Reproduce verbatim the lines of the records from the line containing "次の2つを比較し、重要な共通点を１つと重要な相違点を１つ述べなさい。" through the line containing "### ★問題(104) きわどい部分", including both.
========
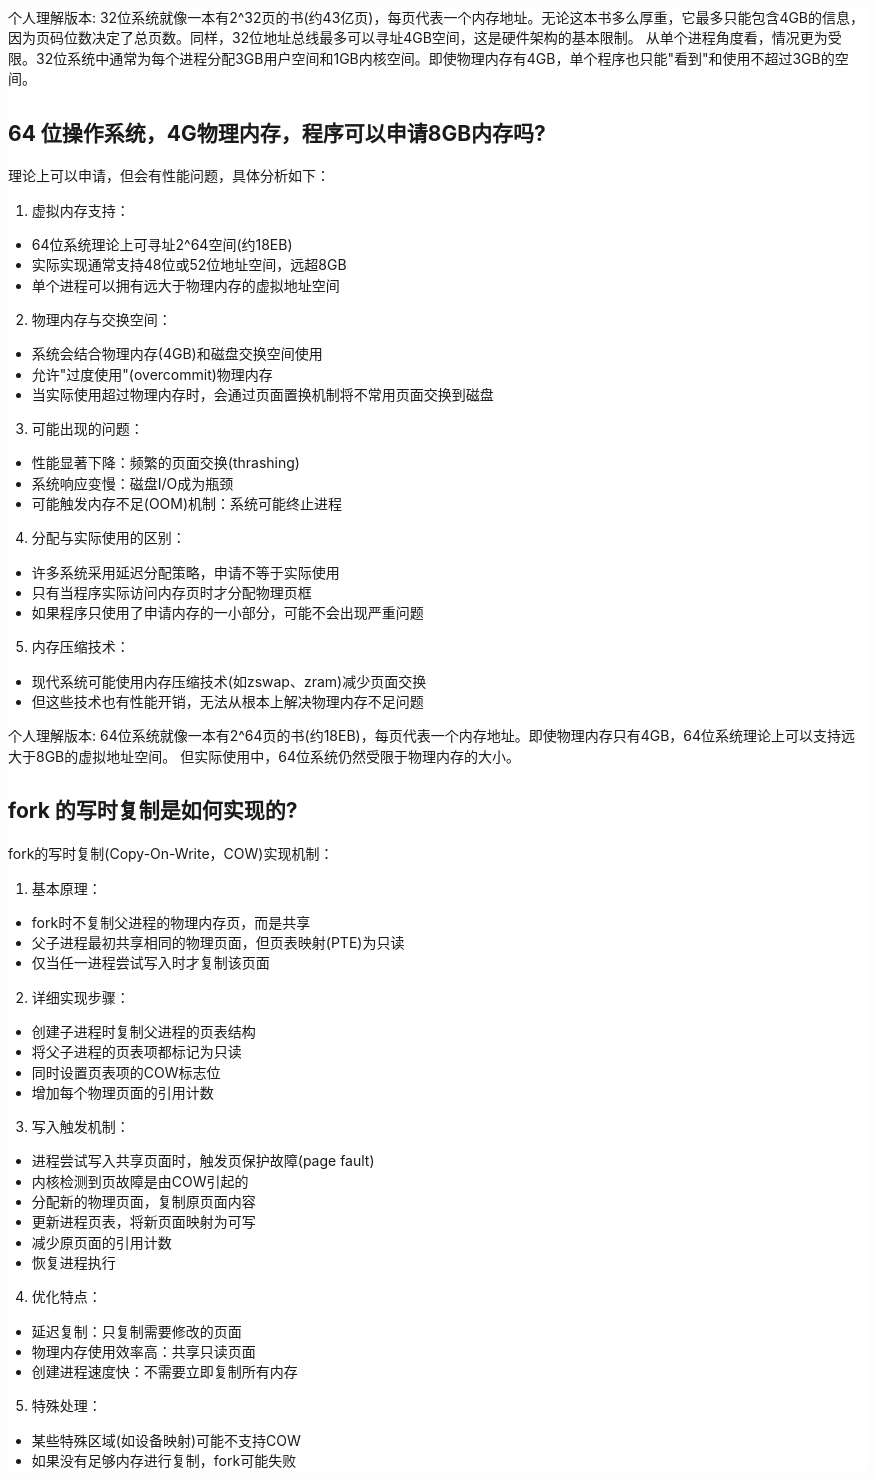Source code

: 
个人理解版本:
32位系统就像一本有2^32页的书(约43亿页)，每页代表一个内存地址。无论这本书多么厚重，它最多只能包含4GB的信息，因为页码位数决定了总页数。同样，32位地址总线最多可以寻址4GB空间，这是硬件架构的基本限制。
从单个进程角度看，情况更为受限。32位系统中通常为每个进程分配3GB用户空间和1GB内核空间。即使物理内存有4GB，单个程序也只能"看到"和使用不超过3GB的空间。
## 64 位操作系统，4G物理内存，程序可以申请8GB内存吗?
理论上可以申请，但会有性能问题，具体分析如下：
1. 虚拟内存支持：
- 64位系统理论上可寻址2^64空间(约18EB)
- 实际实现通常支持48位或52位地址空间，远超8GB
- 单个进程可以拥有远大于物理内存的虚拟地址空间
2. 物理内存与交换空间：
- 系统会结合物理内存(4GB)和磁盘交换空间使用
- 允许"过度使用"(overcommit)物理内存
- 当实际使用超过物理内存时，会通过页面置换机制将不常用页面交换到磁盘
3. 可能出现的问题：
- 性能显著下降：频繁的页面交换(thrashing)
- 系统响应变慢：磁盘I/O成为瓶颈
- 可能触发内存不足(OOM)机制：系统可能终止进程
4. 分配与实际使用的区别：
- 许多系统采用延迟分配策略，申请不等于实际使用
- 只有当程序实际访问内存页时才分配物理页框
- 如果程序只使用了申请内存的一小部分，可能不会出现严重问题
5. 内存压缩技术：
- 现代系统可能使用内存压缩技术(如zswap、zram)减少页面交换
- 但这些技术也有性能开销，无法从根本上解决物理内存不足问题

个人理解版本:
64位系统就像一本有2^64页的书(约18EB)，每页代表一个内存地址。即使物理内存只有4GB，64位系统理论上可以支持远大于8GB的虚拟地址空间。
但实际使用中，64位系统仍然受限于物理内存的大小。


## fork 的写时复制是如何实现的?
fork的写时复制(Copy-On-Write，COW)实现机制：
1. 基本原理：
- fork时不复制父进程的物理内存页，而是共享
- 父子进程最初共享相同的物理页面，但页表映射(PTE)为只读
- 仅当任一进程尝试写入时才复制该页面
2. 详细实现步骤：
- 创建子进程时复制父进程的页表结构
- 将父子进程的页表项都标记为只读
- 同时设置页表项的COW标志位
- 增加每个物理页面的引用计数
3. 写入触发机制：
- 进程尝试写入共享页面时，触发页保护故障(page fault)
- 内核检测到页故障是由COW引起的
- 分配新的物理页面，复制原页面内容
- 更新进程页表，将新页面映射为可写
- 减少原页面的引用计数
- 恢复进程执行
4. 优化特点：
- 延迟复制：只复制需要修改的页面
- 物理内存使用效率高：共享只读页面
- 创建进程速度快：不需要立即复制所有内存
5. 特殊处理：
- 某些特殊区域(如设备映射)可能不支持COW
- 如果没有足够内存进行复制，fork可能失败
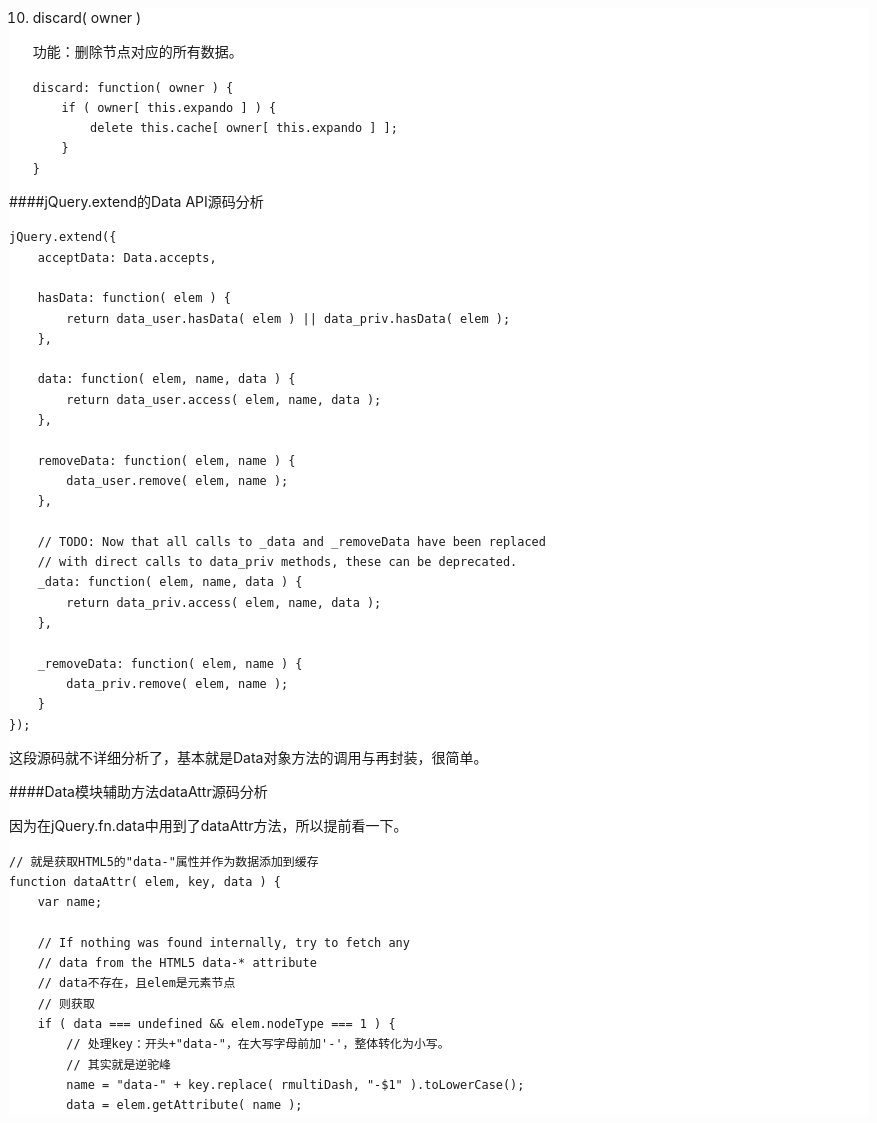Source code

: 10.	discard( owner )

	功能：删除节点对应的所有数据。

		discard: function( owner ) {
		    if ( owner[ this.expando ] ) {
	            delete this.cache[ owner[ this.expando ] ];
	        }
		}

####jQuery.extend的Data API源码分析

	jQuery.extend({
	    acceptData: Data.accepts,

        hasData: function( elem ) {
            return data_user.hasData( elem ) || data_priv.hasData( elem );
        },

        data: function( elem, name, data ) {
            return data_user.access( elem, name, data );
        },

        removeData: function( elem, name ) {
            data_user.remove( elem, name );
        },

        // TODO: Now that all calls to _data and _removeData have been replaced
        // with direct calls to data_priv methods, these can be deprecated.
        _data: function( elem, name, data ) {
            return data_priv.access( elem, name, data );
        },

        _removeData: function( elem, name ) {
            data_priv.remove( elem, name );
        }
	});

这段源码就不详细分析了，基本就是Data对象方法的调用与再封装，很简单。

####Data模块辅助方法dataAttr源码分析

因为在jQuery.fn.data中用到了dataAttr方法，所以提前看一下。

	// 就是获取HTML5的"data-"属性并作为数据添加到缓存
	function dataAttr( elem, key, data ) {
	    var name;

        // If nothing was found internally, try to fetch any
        // data from the HTML5 data-* attribute
        // data不存在，且elem是元素节点
        // 则获取
        if ( data === undefined && elem.nodeType === 1 ) {
            // 处理key：开头+"data-"，在大写字母前加'-'，整体转化为小写。
            // 其实就是逆驼峰
            name = "data-" + key.replace( rmultiDash, "-$1" ).toLowerCase();
            data = elem.getAttribute( name );
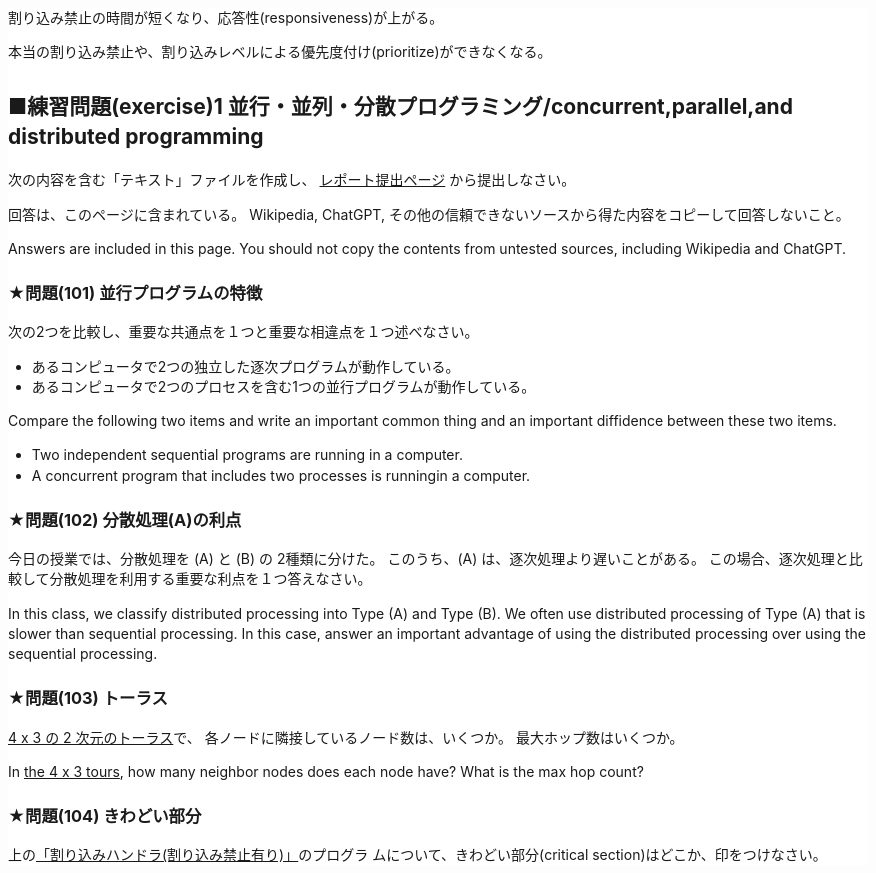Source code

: 割り込み禁止の時間が短くなり、応答性(responsiveness)が上がる。

本当の割り込み禁止や、割り込みレベルによる優先度付け(prioritize)ができなくなる。

## ■練習問題(exercise)1 並行・並列・分散プログラミング/concurrent,parallel,and distributed programming

次の内容を含む「テキスト」ファイルを作成し、
[レポート提出ページ](https://www.cs.tsukuba.ac.jp/~yas/cs/csys-2023/reports.html)
から提出しなさい。

回答は、このページに含まれている。
Wikipedia, ChatGPT, その他の信頼できないソースから得た内容をコピーして回答しないこと。

Answers are included in this page.
You should not copy the contents from untested sources,
including Wikipedia and ChatGPT.

### ★問題(101) 並行プログラムの特徴

次の2つを比較し、重要な共通点を１つと重要な相違点を１つ述べなさい。

* あるコンピュータで2つの独立した逐次プログラムが動作している。
* あるコンピュータで2つのプロセスを含む1つの並行プログラムが動作している。

Compare the following two items and write an important common thing and an important diffidence between these two items.

* Two independent sequential programs are running in a computer.
* A concurrent program that includes two processes is runningin a computer.

### ★問題(102) 分散処理(A)の利点

今日の授業では、分散処理を (A) と (B) の 2種類に分けた。
このうち、(A) は、逐次処理より遅いことがある。
この場合、逐次処理と比較して分散処理を利用する重要な利点を１つ答えなさい。

In this class, we classify distributed processing into Type (A) and Type (B).
We often use distributed processing of Type (A) that is slower than sequential processing.
In this case, answer an important advantage of using the distributed processing over using the sequential processing.

### ★問題(103) トーラス

[4 x 3 の 2 次元のトーラス](https://www.cs.tsukuba.ac.jp/~yas/cs/csys-2023/2023-04-14/index.html#torus)で、
各ノードに隣接しているノード数は、いくつか。
最大ホップ数はいくつか。

In [the 4 x 3 tours](https://www.cs.tsukuba.ac.jp/~yas/cs/csys-2023/2023-04-14/index.html#torus),
how many neighbor nodes does each node have?
What is the max hop count?

### ★問題(104) きわどい部分

上の[「割り込みハンドラ(割り込み禁止有り)」](https://www.cs.tsukuba.ac.jp/~yas/cs/csys-2023/2023-04-14/index.html#isr-di)のプログラ
ムについて、きわどい部分(critical section)はどこか、印をつけなさい。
========
▸ **Expected answer**
次の2つを比較し、重要な共通点を１つと重要な相違点を１つ述べなさい。

* あるコンピュータで2つの独立した逐次プログラムが動作している。
* あるコンピュータで2つのプロセスを含む1つの並行プログラムが動作している。

Compare the following two items and write an important common thing and an important diffidence between these two items.

* Two independent sequential programs are running in a computer.
* A concurrent program that includes two processes is runningin a computer.

### ★問題(102) 分散処理(A)の利点

今日の授業では、分散処理を (A) と (B) の 2種類に分けた。
このうち、(A) は、逐次処理より遅いことがある。
この場合、逐次処理と比較して分散処理を利用する重要な利点を１つ答えなさい。

In this class, we classify distributed processing into Type (A) and Type (B).
We often use distributed processing of Type (A) that is slower than sequential processing.
In this case, answer an important advantage of using the distributed processing over using the sequential processing.

### ★問題(103) トーラス

[4 x 3 の 2 次元のトーラス](https://www.cs.tsukuba.ac.jp/~yas/cs/csys-2023/2023-04-14/index.html#torus)で、
各ノードに隣接しているノード数は、いくつか。
最大ホップ数はいくつか。

In [the 4 x 3 tours](https://www.cs.tsukuba.ac.jp/~yas/cs/csys-2023/2023-04-14/index.html#torus),
how many neighbor nodes does each node have?
What is the max hop count?

### ★問題(104) きわどい部分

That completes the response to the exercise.